Why This Is Asked
Interviewers want to see your decision-making framework — not just that you know both techniques, but that you can reason about when each is appropriate based on data availability, cost, latency, and maintenance overhead.
Key Concepts to Cover
- Few-shot prompting — including examples in the prompt to guide behavior
- Fine-tuning — updating model weights on a task-specific dataset
- Data requirements — how much labeled data each approach needs
- Latency and cost — few-shot sends more tokens; fine-tuning uses smaller models
- Starting point — in most cases, start with few-shot, fine-tune when necessary
How to Approach This
1. Few-Shot Prompting
Include 3-20 labeled examples directly in the prompt before the test input.
Pros: Zero training required, easy to update, works immediately, interpretable.
Cons: Examples take up context window, higher per-request cost and latency, performance ceiling.
Best for: New tasks, tasks with few examples, frequently changing requirements, prototyping.
2. Fine-Tuning
Continue training a model on your labeled dataset, updating its weights.
Pros: Better performance on well-defined tasks, lower per-request cost, lower latency, better consistency.

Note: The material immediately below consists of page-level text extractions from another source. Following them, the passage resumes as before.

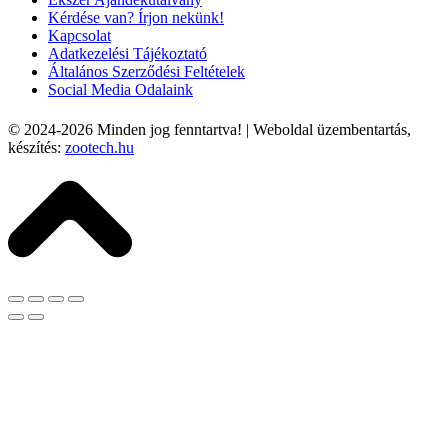
Kérdése van? Írjon nekünk!
Kapcsolat
Adatkezelési Tájékoztató
Általános Szerződési Feltételek
Social Media Odalaink
© 2024-2026
Minden jog fenntartva! | Weboldal üzembentartás,
készítés:
zootech.hu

Cons: Requires labeled data (100-10,000+ examples), training cost, risk of overfitting, re-training when task shifts.
Best for: High-volume tasks with stable definitions, tasks where examples alone don't achieve needed accuracy.
3. Decision Framework
| Condition | Recommendation | |-----------|---------------| | < 100 labeled examples | Few-shot | | Task changes frequently | Few-shot | | Prototyping | Few-shot | | > 1,000 examples, stable task | Consider fine-tuning | | Cost/latency critical at scale | Fine-tuning | | Few-shot accuracy is sufficient | Stay with few-shot |
4. Practical Recommendation
In most cases, start with few-shot. Fine-tune when:
- Few-shot accuracy doesn't meet requirements after optimization
- You have enough labeled data
- The task is stable enough
- Cost/latency savings justify the engineering investment
Common Follow-ups
-
"What about RLHF?" RLHF (and its modern variants — DPO, RLAIF, Constitutional AI) are used to shape model behavior based on human or AI feedback. They were initially associated with general alignment (safety, helpfulness), but are now widely applied for task-specific adaptation too. For a classification task, standard supervised fine-tuning is usually the right starting point. RLHF-style techniques become relevant when you want to optimize for nuanced human preferences that are hard to capture with simple labeled examples — for example, response quality in open-ended tasks or avoiding specific failure modes.
-
"How much data do you need to fine-tune?" Simple binary: 200-500 examples. Multi-class: 1,000-10,000. Highly specialized: 10,000+. Always evaluate on a held-out validation set.
-
"What is LoRA and when would you use it?" LoRA freezes most model weights and trains small adapter matrices, dramatically reducing training cost. Standard approach for fine-tuning large models without full compute budget.